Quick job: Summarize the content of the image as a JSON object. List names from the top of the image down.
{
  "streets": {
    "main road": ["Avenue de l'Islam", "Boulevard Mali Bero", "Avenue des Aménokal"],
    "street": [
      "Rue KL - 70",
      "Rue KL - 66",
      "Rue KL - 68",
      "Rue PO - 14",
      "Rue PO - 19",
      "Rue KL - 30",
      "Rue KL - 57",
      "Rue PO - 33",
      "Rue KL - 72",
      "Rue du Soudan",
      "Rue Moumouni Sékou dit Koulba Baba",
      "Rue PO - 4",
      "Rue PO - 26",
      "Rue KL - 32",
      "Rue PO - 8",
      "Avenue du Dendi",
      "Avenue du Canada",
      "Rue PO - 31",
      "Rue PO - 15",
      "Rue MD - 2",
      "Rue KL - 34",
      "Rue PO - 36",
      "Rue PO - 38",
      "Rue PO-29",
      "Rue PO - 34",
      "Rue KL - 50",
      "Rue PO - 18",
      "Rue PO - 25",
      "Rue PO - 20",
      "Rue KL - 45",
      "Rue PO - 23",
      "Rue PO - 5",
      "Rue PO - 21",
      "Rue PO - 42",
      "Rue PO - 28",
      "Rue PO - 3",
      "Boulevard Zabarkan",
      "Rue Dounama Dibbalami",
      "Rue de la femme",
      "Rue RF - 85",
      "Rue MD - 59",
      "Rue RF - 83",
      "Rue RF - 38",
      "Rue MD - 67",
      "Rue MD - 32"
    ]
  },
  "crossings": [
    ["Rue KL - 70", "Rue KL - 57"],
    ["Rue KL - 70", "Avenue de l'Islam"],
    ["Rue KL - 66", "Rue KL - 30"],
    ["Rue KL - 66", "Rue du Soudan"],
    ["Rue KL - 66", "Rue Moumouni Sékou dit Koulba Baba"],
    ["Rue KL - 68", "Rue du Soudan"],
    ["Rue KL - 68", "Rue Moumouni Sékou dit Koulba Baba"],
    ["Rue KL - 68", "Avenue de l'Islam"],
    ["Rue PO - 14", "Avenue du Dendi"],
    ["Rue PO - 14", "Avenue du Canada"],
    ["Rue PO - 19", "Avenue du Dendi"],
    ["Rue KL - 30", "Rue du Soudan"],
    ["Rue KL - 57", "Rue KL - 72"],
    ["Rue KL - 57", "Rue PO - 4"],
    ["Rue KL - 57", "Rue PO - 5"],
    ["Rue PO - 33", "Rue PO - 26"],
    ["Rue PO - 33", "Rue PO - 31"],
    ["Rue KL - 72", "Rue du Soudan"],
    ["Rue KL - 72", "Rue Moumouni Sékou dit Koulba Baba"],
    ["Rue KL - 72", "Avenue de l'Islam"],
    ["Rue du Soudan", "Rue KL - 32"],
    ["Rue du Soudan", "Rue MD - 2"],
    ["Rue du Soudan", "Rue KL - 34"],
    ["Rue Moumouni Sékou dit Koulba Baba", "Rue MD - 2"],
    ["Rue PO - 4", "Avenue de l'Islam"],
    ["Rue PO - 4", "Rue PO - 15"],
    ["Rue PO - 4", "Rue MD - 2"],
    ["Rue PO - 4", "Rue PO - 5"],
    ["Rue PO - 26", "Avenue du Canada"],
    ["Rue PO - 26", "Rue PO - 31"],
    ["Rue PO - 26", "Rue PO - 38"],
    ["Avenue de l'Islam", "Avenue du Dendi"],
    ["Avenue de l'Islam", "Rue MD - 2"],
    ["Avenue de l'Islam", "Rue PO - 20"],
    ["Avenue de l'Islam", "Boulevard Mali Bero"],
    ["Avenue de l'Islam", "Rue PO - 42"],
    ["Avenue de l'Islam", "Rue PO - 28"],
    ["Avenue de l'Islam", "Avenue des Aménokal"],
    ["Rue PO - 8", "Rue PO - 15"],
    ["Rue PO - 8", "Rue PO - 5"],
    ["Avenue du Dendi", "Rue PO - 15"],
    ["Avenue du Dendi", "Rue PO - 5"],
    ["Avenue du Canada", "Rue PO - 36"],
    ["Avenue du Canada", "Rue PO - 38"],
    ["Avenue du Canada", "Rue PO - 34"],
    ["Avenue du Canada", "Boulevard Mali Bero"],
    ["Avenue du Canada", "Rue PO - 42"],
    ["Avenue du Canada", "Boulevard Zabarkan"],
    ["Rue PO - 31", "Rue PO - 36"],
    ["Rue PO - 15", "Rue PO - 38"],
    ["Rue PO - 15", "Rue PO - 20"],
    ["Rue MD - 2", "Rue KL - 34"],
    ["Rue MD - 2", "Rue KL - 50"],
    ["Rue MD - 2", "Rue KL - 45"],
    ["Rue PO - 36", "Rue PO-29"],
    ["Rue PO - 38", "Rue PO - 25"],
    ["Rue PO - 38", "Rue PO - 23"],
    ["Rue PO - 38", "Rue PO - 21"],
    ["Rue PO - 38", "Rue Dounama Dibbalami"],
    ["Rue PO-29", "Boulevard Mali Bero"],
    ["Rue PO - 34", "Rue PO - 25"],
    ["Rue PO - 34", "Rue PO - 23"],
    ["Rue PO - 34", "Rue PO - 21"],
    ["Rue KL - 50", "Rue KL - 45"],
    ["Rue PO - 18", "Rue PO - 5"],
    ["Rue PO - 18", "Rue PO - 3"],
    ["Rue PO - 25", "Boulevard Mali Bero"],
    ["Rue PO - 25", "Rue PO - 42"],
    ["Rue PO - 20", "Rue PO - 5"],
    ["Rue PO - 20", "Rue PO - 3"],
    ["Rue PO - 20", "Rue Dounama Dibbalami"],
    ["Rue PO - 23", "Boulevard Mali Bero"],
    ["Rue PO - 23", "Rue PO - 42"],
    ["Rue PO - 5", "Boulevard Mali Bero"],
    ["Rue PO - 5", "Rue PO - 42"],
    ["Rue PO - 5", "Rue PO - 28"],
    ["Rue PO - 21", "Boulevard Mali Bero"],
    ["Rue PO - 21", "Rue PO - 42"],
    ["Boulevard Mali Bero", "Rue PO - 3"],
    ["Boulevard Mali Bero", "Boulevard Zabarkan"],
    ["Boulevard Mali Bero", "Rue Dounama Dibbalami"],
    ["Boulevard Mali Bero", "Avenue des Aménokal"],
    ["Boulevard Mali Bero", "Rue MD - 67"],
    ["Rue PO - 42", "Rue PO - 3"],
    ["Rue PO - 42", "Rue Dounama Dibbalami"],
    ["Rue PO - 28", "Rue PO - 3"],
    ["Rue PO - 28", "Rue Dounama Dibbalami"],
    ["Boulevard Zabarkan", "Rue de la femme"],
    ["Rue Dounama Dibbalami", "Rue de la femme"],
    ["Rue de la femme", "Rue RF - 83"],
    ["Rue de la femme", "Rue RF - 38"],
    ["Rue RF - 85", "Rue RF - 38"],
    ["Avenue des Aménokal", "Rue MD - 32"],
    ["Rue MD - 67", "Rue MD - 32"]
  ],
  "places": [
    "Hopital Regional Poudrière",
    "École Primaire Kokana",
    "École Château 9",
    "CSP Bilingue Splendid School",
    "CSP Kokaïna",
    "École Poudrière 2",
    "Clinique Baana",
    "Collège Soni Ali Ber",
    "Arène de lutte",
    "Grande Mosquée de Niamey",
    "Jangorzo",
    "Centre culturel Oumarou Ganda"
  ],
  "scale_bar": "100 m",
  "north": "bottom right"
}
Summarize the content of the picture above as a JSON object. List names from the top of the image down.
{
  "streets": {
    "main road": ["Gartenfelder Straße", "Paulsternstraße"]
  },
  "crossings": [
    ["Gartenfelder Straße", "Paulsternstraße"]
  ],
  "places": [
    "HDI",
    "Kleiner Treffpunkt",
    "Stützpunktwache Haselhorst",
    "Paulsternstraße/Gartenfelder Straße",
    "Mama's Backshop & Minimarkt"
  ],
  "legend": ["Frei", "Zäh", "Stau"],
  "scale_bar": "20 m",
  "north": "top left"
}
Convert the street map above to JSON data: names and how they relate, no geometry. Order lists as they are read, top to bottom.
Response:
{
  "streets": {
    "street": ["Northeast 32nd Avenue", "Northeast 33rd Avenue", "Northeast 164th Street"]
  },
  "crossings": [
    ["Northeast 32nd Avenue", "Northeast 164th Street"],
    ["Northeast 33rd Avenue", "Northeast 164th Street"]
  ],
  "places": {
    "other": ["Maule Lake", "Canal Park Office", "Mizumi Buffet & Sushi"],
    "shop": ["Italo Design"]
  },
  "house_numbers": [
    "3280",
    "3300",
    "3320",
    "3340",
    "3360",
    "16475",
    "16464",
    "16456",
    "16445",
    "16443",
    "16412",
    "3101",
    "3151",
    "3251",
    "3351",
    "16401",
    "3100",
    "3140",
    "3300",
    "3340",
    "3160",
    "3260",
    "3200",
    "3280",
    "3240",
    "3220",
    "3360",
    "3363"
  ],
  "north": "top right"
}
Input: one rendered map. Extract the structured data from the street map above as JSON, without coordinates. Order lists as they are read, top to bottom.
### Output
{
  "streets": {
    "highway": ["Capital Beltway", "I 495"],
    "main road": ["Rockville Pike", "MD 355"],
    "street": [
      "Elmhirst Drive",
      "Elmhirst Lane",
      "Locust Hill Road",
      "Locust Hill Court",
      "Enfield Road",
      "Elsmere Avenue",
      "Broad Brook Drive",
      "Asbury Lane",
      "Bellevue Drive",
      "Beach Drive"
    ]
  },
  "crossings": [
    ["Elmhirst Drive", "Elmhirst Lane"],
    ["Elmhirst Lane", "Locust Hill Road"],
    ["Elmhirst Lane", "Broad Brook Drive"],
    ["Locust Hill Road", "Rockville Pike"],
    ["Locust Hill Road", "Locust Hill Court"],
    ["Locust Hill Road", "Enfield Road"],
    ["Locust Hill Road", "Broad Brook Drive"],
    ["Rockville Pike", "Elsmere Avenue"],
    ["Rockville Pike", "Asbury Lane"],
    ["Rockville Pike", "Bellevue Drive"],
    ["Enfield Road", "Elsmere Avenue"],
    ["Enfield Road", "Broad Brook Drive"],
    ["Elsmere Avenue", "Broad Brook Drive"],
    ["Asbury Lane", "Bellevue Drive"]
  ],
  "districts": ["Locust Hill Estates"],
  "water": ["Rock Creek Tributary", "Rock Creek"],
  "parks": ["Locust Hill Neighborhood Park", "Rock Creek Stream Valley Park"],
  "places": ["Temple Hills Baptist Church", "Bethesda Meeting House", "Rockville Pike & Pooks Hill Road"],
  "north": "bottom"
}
• • • • • • •
# WHAT TO PRODUCE:
Once you have counted the lines above that contain "Enfield", give that number alone.

# ANSWER SECTION:
4